◆ Excerpted passage ◆
The following table lays out some of the benefits and trade-offs of homogeneous and heterogeneous Resource Pools.

Homogeneous Physical Infrastructure

Heterogeneous Physical Infrastructure

Benefit

Trade-off

Benefit

Trade-off

  • Predictable performance within a Resource Pool
  • Guaranteed Live Migration across the fabric
  • Reuse of existing equipment may not be possible
  • Possible reuse of existing equipment
  • Allows for a broader range of server classes
  • VMs cannot be moved between Resource Pools
  • More upfront work to make sure Live Migration will work appropriately

In addition, servers should support the following requirements to achieve an automated infrastructure and resiliency:

Automated Infrastructure

  • Wake On Local Area Network
  • Remote BIOS Upgrades/Configurations
  • Boot from Flash
  • Pre-Boot Execution Environment (PXE) for remote imaging
  • Virtualization Support
    • Data Execution and Prevention
    • 64 bit CPUs
  • Standard Environment: 2 Network adapters that support TCP offload (TOE)
    • Management x 1
    • Consumer x 1
  • High-Availability Environment: 4 or 6 redundant network adapters that support TOE
    • Management x 2: Could be teamed for redundancy
    • Live Migration x 2: Could be teamed for redundancy
    • Consumer x 2: Could be teamed for resiliency
  • Standard Environment: Storage connections that meet the required service classification
    • For Internet Small Computer System Interface (iSCSI), 1 x Hardware iSCSI initiators: Could use vendor-specific software to achieve resiliency
    • For Fiber Channel, 1 x Fiber Channel host bus adapter (HBA): – Could use vendor-specific software to achieve resiliency
  • High-Availability Environment: Redundant storage connections that meet the required service classification
    • For iSCSI, 2 x Hardware iSCSI initiators: Could use vendor-specific software to achieve resiliency
    • For Fiber Channel, 2x Fiber Channel HBAs: Could use vendor-specific software to achieve resiliency

To dynamically initiate remediation events in case of failure or impending failure of server components, each server is required to display warnings, errors, and state information for the following:

  • CPU
    • State (Busy/Ready)
    • Utilization
    • Heat
    • Fans
  • RAM
    • Utilization
    • Error-Correcting Code (ECC) Errors
  • Storage
    • Read/Write Failures
    • Predictive Failures
  • Network Interface Cards (NICs)

◆ Data lines ◆

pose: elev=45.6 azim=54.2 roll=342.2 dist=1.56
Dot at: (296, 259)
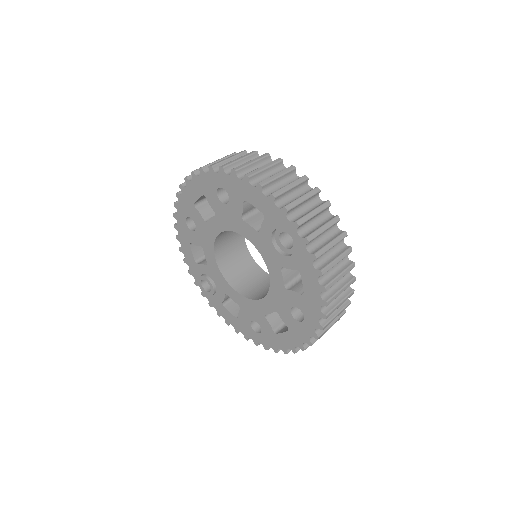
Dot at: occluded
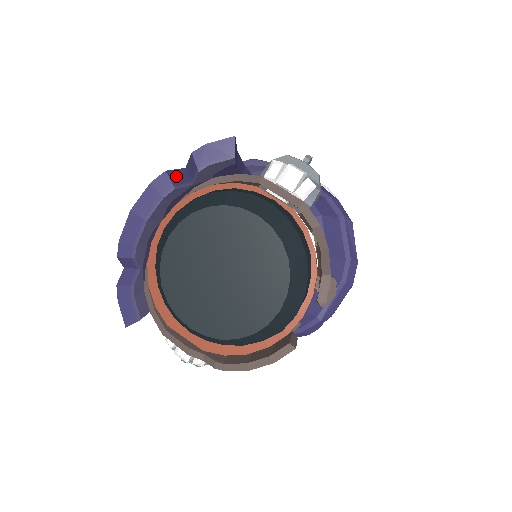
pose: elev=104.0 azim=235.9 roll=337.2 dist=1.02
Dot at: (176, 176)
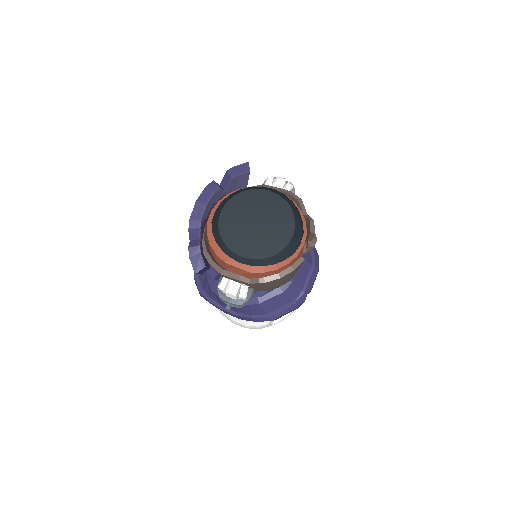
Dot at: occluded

◆ Complete the following ◆
[1] From the server infrastructure passage, list every item a server must report warnings, errors, and state information for under "CPU".
[2] Translate into French this sentence from the server infrastructure passage: "The following table lays out some of the benefits and trade-offs of homogeneous and heterogeneous Resource Pools."
[3] Write the next part of the server infrastructure passage, picking up after its last line.

◆ Written responses ◆
[1] State (Busy/Ready), Utilization, Heat, Fans

[2] Le tableau suivant présente certains des avantages et des compromis des pools de ressources homogènes et hétérogènes.

[3]
    • Port State
    • Send/Receive Errors
  • Motherboard
    • Server Post Errors
  • Power Supply
    • State
    • Active / Passive
    • Power Output Variations
  • Fans
    • Speed
    • State

Storage

To achieve the perception of infinite capacity, proactive Capacity Management must be performed, and storage capacity added ahead of demand. The amount of storage added as a single unit (a Storage Scale Unit) will depend on the rate of storage consumption, hardware vendor lead time, and the level of risk the business wishes to assume (that is, weighing remaining unallocated capacity against the possibility of exhausting all capacity). This is detailed in Private Cloud Planning Guide for Service Delivery.

Storage will be placed in Storage Resource Pools, from which it is automatically allocated to consumers. Though Resource Pools are not a new concept for Storage Area Networks (SANs), allowing the infrastructure to allocate storage on-demand based on policy may be a new approach for many organizations. Further, the SAN must present an application programming interface (API) to Fabric Management to allow automation of allocation and provisioning.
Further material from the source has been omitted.